Stored data entries -
------------------------------
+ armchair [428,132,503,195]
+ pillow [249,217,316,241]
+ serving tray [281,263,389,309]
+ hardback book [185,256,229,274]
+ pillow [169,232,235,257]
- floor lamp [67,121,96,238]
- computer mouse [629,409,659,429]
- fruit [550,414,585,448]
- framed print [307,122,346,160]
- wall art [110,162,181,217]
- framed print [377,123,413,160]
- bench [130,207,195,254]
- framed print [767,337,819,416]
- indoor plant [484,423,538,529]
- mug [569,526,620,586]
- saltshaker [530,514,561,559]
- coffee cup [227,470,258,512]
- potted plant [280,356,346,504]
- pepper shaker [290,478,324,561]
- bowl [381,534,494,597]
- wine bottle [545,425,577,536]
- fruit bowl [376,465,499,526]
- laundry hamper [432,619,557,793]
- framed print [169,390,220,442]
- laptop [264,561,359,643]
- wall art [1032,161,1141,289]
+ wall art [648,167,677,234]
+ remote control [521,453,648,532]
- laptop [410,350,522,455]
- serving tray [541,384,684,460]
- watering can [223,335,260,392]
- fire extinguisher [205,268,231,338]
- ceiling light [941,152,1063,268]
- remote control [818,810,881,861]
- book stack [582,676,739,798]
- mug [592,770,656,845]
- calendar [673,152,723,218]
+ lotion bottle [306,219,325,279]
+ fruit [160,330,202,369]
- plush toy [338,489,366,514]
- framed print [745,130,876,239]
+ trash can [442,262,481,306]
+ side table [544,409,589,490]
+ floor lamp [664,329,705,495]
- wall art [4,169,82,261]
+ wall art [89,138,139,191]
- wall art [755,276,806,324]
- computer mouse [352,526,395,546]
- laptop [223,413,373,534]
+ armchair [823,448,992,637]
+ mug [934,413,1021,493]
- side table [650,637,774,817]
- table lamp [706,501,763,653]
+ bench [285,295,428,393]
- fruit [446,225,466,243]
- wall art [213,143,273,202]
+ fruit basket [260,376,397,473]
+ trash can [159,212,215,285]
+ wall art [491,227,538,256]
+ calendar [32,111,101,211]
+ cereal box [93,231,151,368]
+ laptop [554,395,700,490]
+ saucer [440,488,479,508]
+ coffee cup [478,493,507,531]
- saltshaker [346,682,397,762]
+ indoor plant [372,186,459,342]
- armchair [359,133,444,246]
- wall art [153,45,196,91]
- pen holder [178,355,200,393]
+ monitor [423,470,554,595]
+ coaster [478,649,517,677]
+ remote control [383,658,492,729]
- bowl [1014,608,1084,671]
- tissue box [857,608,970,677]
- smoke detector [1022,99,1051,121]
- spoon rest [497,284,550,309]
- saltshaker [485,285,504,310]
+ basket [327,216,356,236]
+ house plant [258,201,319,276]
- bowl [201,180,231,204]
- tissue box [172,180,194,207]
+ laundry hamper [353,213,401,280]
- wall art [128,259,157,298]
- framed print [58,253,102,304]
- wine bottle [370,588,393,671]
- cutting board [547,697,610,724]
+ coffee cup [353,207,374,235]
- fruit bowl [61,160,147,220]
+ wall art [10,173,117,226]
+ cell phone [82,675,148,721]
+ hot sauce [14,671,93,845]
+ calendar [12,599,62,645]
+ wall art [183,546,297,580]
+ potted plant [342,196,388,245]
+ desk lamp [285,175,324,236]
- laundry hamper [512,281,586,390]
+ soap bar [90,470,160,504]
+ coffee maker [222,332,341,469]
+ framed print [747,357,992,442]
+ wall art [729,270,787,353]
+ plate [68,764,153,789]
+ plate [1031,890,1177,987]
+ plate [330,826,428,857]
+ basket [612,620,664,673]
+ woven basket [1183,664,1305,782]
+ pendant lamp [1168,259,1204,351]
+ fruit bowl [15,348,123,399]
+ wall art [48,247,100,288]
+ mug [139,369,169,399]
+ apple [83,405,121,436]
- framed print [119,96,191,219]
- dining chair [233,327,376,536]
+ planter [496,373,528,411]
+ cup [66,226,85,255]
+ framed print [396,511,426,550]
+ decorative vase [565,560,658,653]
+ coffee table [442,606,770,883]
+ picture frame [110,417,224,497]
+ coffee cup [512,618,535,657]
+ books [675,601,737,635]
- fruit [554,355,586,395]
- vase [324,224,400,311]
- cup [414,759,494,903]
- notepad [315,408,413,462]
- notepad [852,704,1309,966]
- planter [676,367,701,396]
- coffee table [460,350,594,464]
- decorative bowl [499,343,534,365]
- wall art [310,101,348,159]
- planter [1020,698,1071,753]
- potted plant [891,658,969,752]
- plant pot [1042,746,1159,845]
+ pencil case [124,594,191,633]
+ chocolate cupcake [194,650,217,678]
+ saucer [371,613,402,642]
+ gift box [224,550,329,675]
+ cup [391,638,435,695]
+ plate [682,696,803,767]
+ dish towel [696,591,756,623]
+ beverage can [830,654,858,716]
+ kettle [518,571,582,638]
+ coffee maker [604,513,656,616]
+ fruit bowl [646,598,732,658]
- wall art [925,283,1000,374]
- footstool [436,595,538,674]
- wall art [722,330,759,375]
------------------------------
Please retype the records above starting with the line that contains "- notepad [315,408,413,462]" and stopping after the last line, changing nothing.

- notepad [315,408,413,462]
- notepad [852,704,1309,966]
- planter [676,367,701,396]
- coffee table [460,350,594,464]
- decorative bowl [499,343,534,365]
- wall art [310,101,348,159]
- planter [1020,698,1071,753]
- potted plant [891,658,969,752]
- plant pot [1042,746,1159,845]
+ pencil case [124,594,191,633]
+ chocolate cupcake [194,650,217,678]
+ saucer [371,613,402,642]
+ gift box [224,550,329,675]
+ cup [391,638,435,695]
+ plate [682,696,803,767]
+ dish towel [696,591,756,623]
+ beverage can [830,654,858,716]
+ kettle [518,571,582,638]
+ coffee maker [604,513,656,616]
+ fruit bowl [646,598,732,658]
- wall art [925,283,1000,374]
- footstool [436,595,538,674]
- wall art [722,330,759,375]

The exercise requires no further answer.